Stored data entries:
══════
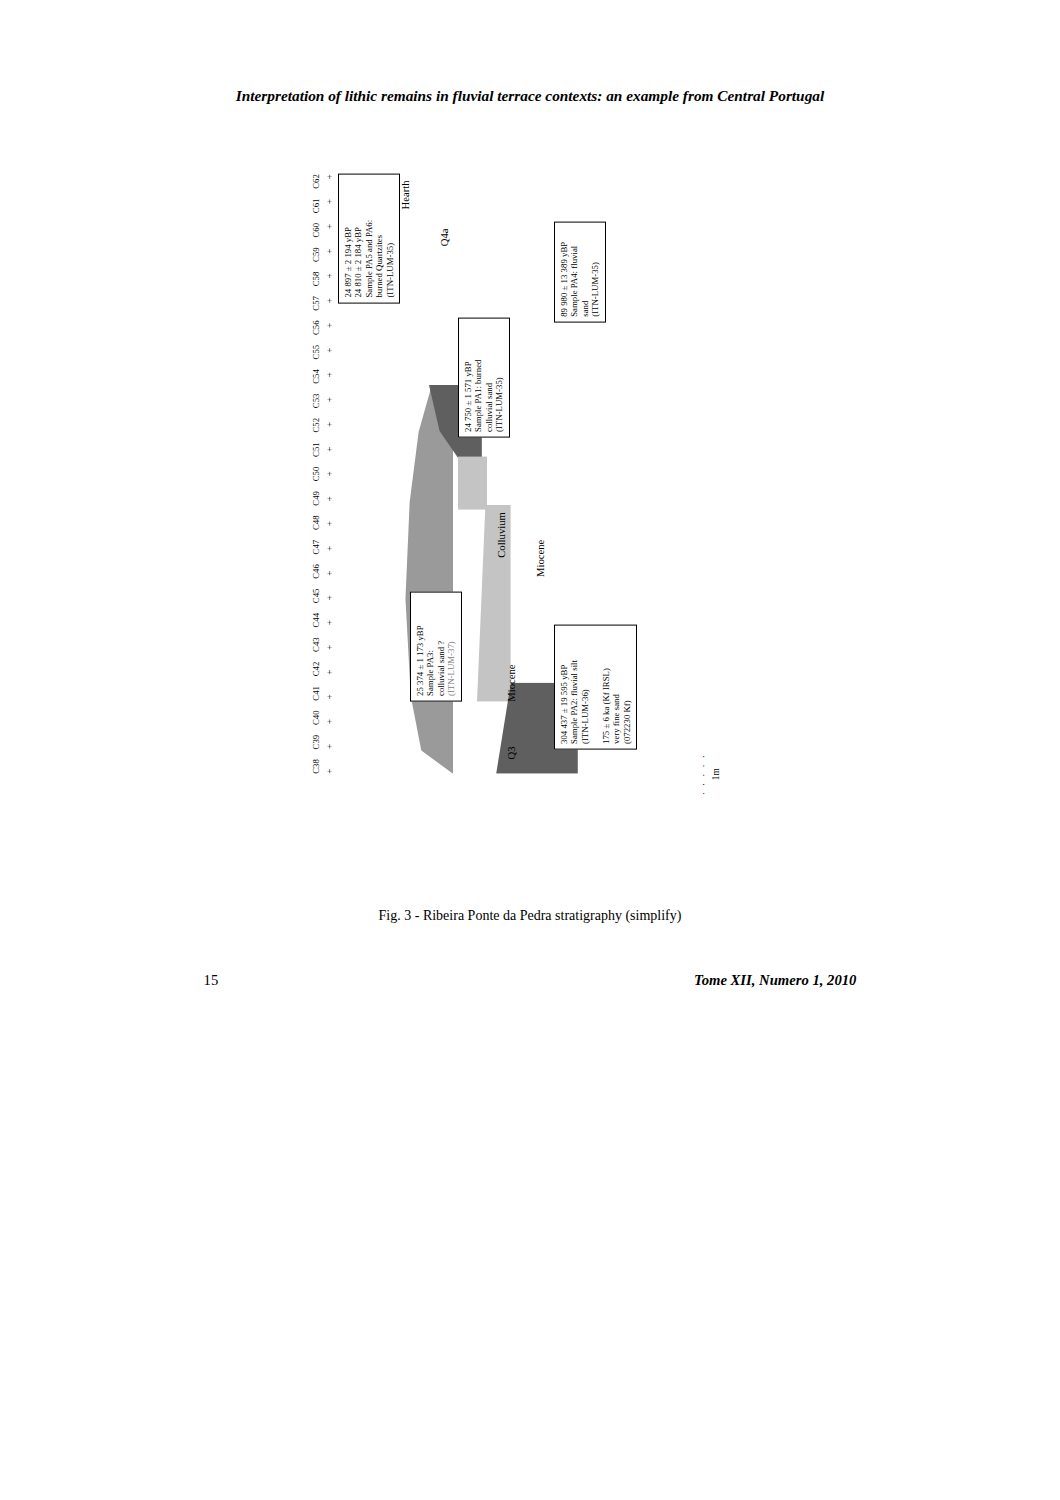Interpretation of lithic remains in fluvial terrace contexts: an example from Central Portugal
C38 C39 C40 C41 C42 C43 C44 C45 C46 C47 C48 C49 C50 C51 C52 C53 C54 C55 C56 C57 C58 C59 C60 C61 C62
+++++++++++++++++++++++++
· · · · · 1m
Hearth
Q4a
Colluvium
Miocene
Miocene
Q3
24 897 ± 2 194 yBP
24 810 ± 2 184 yBP
Sample PA5 and PA6:
burned Quartzites
(ITN-LUM-35)
24 750 ± 1 571 yBP
Sample PA1: burned
colluvial sand
(ITN-LUM-35)
89 980 ± 13 389 yBP
Sample PA4: fluvial sand
(ITN-LUM-35)
25 374 ± 1 173 yBP
Sample PA3:
colluvial sand ?
(ITN-LUM-37)
304 437 ± 19 595 yBP
Sample PA2: fluvial silt
(ITN-LUM-36)
175 ± 6 ka (Kf IRSL)
very fine sand
(072230 Kf)
Fig. 3 - Ribeira Ponte da Pedra stratigraphy (simplify)
15 Tome XII, Numero 1, 2010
══════
What you need to do: Transcribe every line of the records exactly. Pictures do not belong in the copy.

Response area:
Interpretation of lithic remains in fluvial terrace contexts: an example from Central Portugal
C38 C39 C40 C41 C42 C43 C44 C45 C46 C47 C48 C49 C50 C51 C52 C53 C54 C55 C56 C57 C58 C59 C60 C61 C62
+++++++++++++++++++++++++
· · · · · 1m
Hearth
Q4a
Colluvium
Miocene
Miocene
Q3
24 897 ± 2 194 yBP
24 810 ± 2 184 yBP
Sample PA5 and PA6:
burned Quartzites
(ITN-LUM-35)
24 750 ± 1 571 yBP
Sample PA1: burned
colluvial sand
(ITN-LUM-35)
89 980 ± 13 389 yBP
Sample PA4: fluvial sand
(ITN-LUM-35)
25 374 ± 1 173 yBP
Sample PA3:
colluvial sand ?
(ITN-LUM-37)
304 437 ± 19 595 yBP
Sample PA2: fluvial silt
(ITN-LUM-36)
175 ± 6 ka (Kf IRSL)
very fine sand
(072230 Kf)
Fig. 3 - Ribeira Ponte da Pedra stratigraphy (simplify)
15 Tome XII, Numero 1, 2010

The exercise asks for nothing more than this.